Inhaled Budesonide, a steroid used to treat asthma, if given early to Covid-19 patients with mild symptoms, scales down the need for urgent medical care and reduces recovery time, a new study published in The Lancet Respiratory Medicine has said.
The steroids in Covid-19 (STOIC) trial potentially provide the first easily accessible effective intervention in early treatment of Covid-19, researchers have said.
Sanjay Ramakrishnan from the Nuffield department of Clinical Medicine, University of Oxford, UK, and lead author of the study, said the phase 2 clinical trial was done in the community in Oxfordshire, UK, and the aim was to evaluate the efficacy of the widely used inhaled glucocorticoid budesonide in individuals with early Covid-19 infection in the community.
The onset of Covid-19 is usually mild, providing a potential window to intervene before the development of severe disease.
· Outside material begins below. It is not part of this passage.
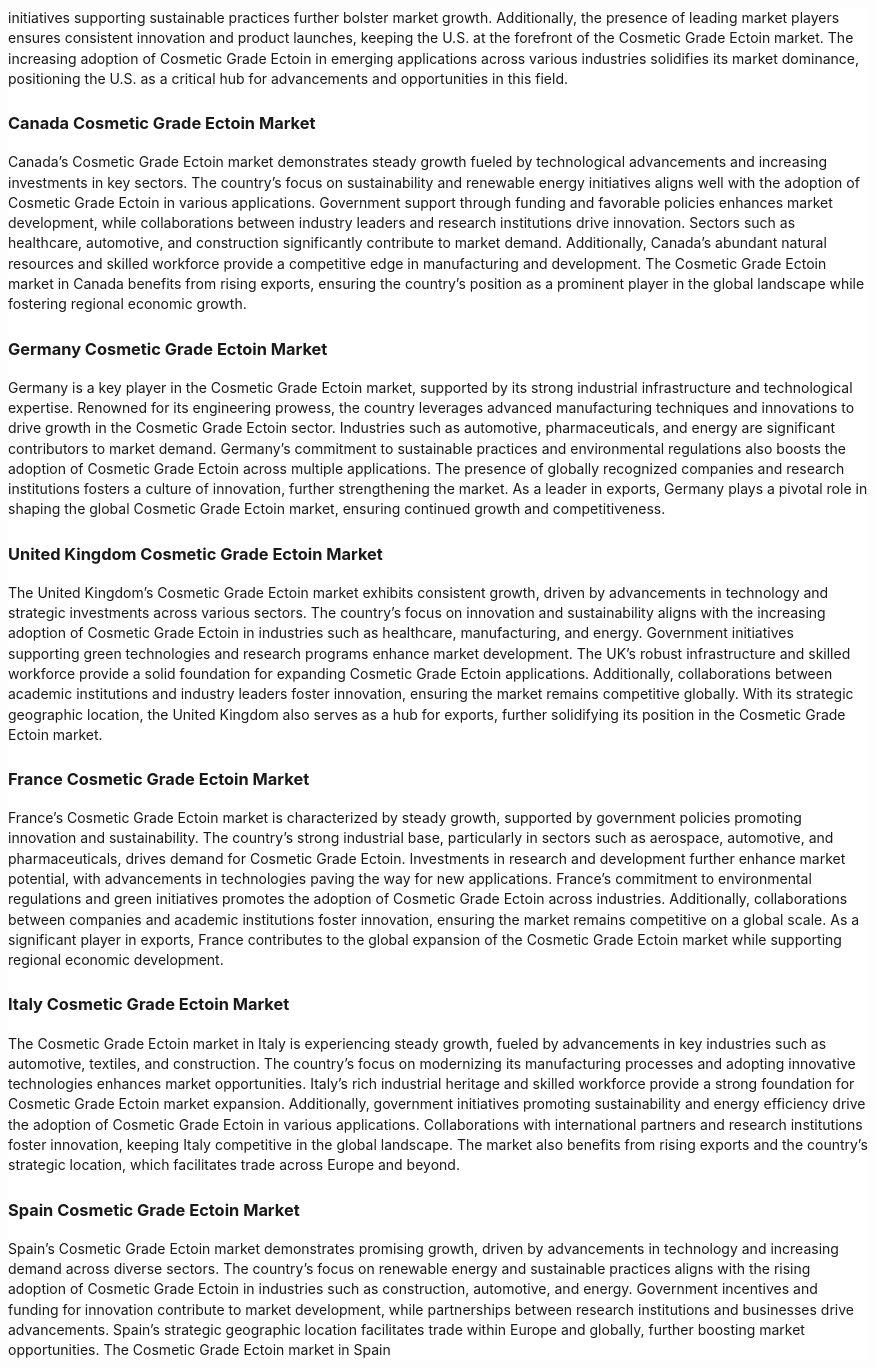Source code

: initiatives supporting sustainable practices further bolster market growth. Additionally, the presence of leading market players ensures consistent innovation and product launches, keeping the U.S. at the forefront of the Cosmetic Grade Ectoin market. The increasing adoption of Cosmetic Grade Ectoin in emerging applications across various industries solidifies its market dominance, positioning the U.S. as a critical hub for advancements and opportunities in this field.</p><h3>Canada Cosmetic Grade Ectoin Market</h3><p>Canada&rsquo;s Cosmetic Grade Ectoin market demonstrates steady growth fueled by technological advancements and increasing investments in key sectors. The country&rsquo;s focus on sustainability and renewable energy initiatives aligns well with the adoption of Cosmetic Grade Ectoin in various applications. Government support through funding and favorable policies enhances market development, while collaborations between industry leaders and research institutions drive innovation. Sectors such as healthcare, automotive, and construction significantly contribute to market demand. Additionally, Canada&rsquo;s abundant natural resources and skilled workforce provide a competitive edge in manufacturing and development. The Cosmetic Grade Ectoin market in Canada benefits from rising exports, ensuring the country&rsquo;s position as a prominent player in the global landscape while fostering regional economic growth.</p><h3>Germany Cosmetic Grade Ectoin Market</h3><p>Germany is a key player in the Cosmetic Grade Ectoin market, supported by its strong industrial infrastructure and technological expertise. Renowned for its engineering prowess, the country leverages advanced manufacturing techniques and innovations to drive growth in the Cosmetic Grade Ectoin sector. Industries such as automotive, pharmaceuticals, and energy are significant contributors to market demand. Germany&rsquo;s commitment to sustainable practices and environmental regulations also boosts the adoption of Cosmetic Grade Ectoin across multiple applications. The presence of globally recognized companies and research institutions fosters a culture of innovation, further strengthening the market. As a leader in exports, Germany plays a pivotal role in shaping the global Cosmetic Grade Ectoin market, ensuring continued growth and competitiveness.</p><h3>United Kingdom Cosmetic Grade Ectoin Market</h3><p>The United Kingdom&rsquo;s Cosmetic Grade Ectoin market exhibits consistent growth, driven by advancements in technology and strategic investments across various sectors. The country&rsquo;s focus on innovation and sustainability aligns with the increasing adoption of Cosmetic Grade Ectoin in industries such as healthcare, manufacturing, and energy. Government initiatives supporting green technologies and research programs enhance market development. The UK&rsquo;s robust infrastructure and skilled workforce provide a solid foundation for expanding Cosmetic Grade Ectoin applications. Additionally, collaborations between academic institutions and industry leaders foster innovation, ensuring the market remains competitive globally. With its strategic geographic location, the United Kingdom also serves as a hub for exports, further solidifying its position in the Cosmetic Grade Ectoin market.</p><h3>France Cosmetic Grade Ectoin Market</h3><p>France&rsquo;s Cosmetic Grade Ectoin market is characterized by steady growth, supported by government policies promoting innovation and sustainability. The country&rsquo;s strong industrial base, particularly in sectors such as aerospace, automotive, and pharmaceuticals, drives demand for Cosmetic Grade Ectoin. Investments in research and development further enhance market potential, with advancements in technologies paving the way for new applications. France&rsquo;s commitment to environmental regulations and green initiatives promotes the adoption of Cosmetic Grade Ectoin across industries. Additionally, collaborations between companies and academic institutions foster innovation, ensuring the market remains competitive on a global scale. As a significant player in exports, France contributes to the global expansion of the Cosmetic Grade Ectoin market while supporting regional economic development.</p><h3>Italy Cosmetic Grade Ectoin Market</h3><p>The Cosmetic Grade Ectoin market in Italy is experiencing steady growth, fueled by advancements in key industries such as automotive, textiles, and construction. The country&rsquo;s focus on modernizing its manufacturing processes and adopting innovative technologies enhances market opportunities. Italy&rsquo;s rich industrial heritage and skilled workforce provide a strong foundation for Cosmetic Grade Ectoin market expansion. Additionally, government initiatives promoting sustainability and energy efficiency drive the adoption of Cosmetic Grade Ectoin in various applications. Collaborations with international partners and research institutions foster innovation, keeping Italy competitive in the global landscape. The market also benefits from rising exports and the country&rsquo;s strategic location, which facilitates trade across Europe and beyond.</p><h3>Spain Cosmetic Grade Ectoin Market</h3><p>Spain&rsquo;s Cosmetic Grade Ectoin market demonstrates promising growth, driven by advancements in technology and increasing demand across diverse sectors. The country&rsquo;s focus on renewable energy and sustainable practices aligns with the rising adoption of Cosmetic Grade Ectoin in industries such as construction, automotive, and energy. Government incentives and funding for innovation contribute to market development, while partnerships between research institutions and businesses drive advancements. Spain&rsquo;s strategic geographic location facilitates trade within Europe and globally, further boosting market opportunities. The Cosmetic Grade Ectoin market in Spain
From July 16 to December 9, 2020, 146 participants were randomly assigned — 73 to usual care and 73 to budesonide.
The study results showed that inhaled budesonide significantly reduced the risk of urgent care visit, emergency department assessment or hospitalisation versus the usual care arm by 91 percent.
Dr Sundeep Salvi, chair at the chronic respiratory diseases section for the Global Burden of Disease Study for India, (who is not attached with the Lancet study) told The Indian Express that the study results have come as a pleasant surprise as an asthma drug can help alleviate some of the suffering of Covid-19 patients.
“It is important to remember here that the trial participants were people with mild symptoms and did not include those with severe symptoms or hospitalisation. The study has shown the use of inhaled budesonide in early mild cases has a 90 per cent chance of preventing hospitalisation,” Dr Salvi, who is also on the board of directors of the Global Initiative for Chronic Obstructive Lung Disease, said. It can be a potential game changer, which is widely available and safe, Dr Salvi added.
In the Lancet study, patients in the budesonide arm received a budesonide dry powder inhaler at a dose of 800 μg twice a day. Participants, administered budesonide, were asked to stop taking the inhaler when they felt they had recovered or if they had a primary outcome (Covid-19-related urgent care visit, emergency department assessment or hospitalisation).
Inhaled budesonide was taken for a median duration of seven days in the study. In the other group, the usual care was supportive therapy, with the National Health Service (NHS) advising patients with Covid-19 symptoms to take antipyretics for symptoms of fever (products containing paracetamol, or non-steroidal anti-inflammatories such as aspirin and ibuprofen) and honey for symptoms of cough.
Inhaled budesonide in early Covid-19 infection significantly reduced the likelihood of requiring urgent care, emergency department consultation and hospitalisation, the study results showed.
In another updated interim, analysis (published in medRxiv preprint by authors from the same group at Nuffield Department of Clinical Medicine and Nuffield Department of Primary Care Health Sciences, University of Oxford) showed that inhaled budesonide reduced the time to recovery by a median of three days in people with Covid-19 with risk factors for adverse outcomes.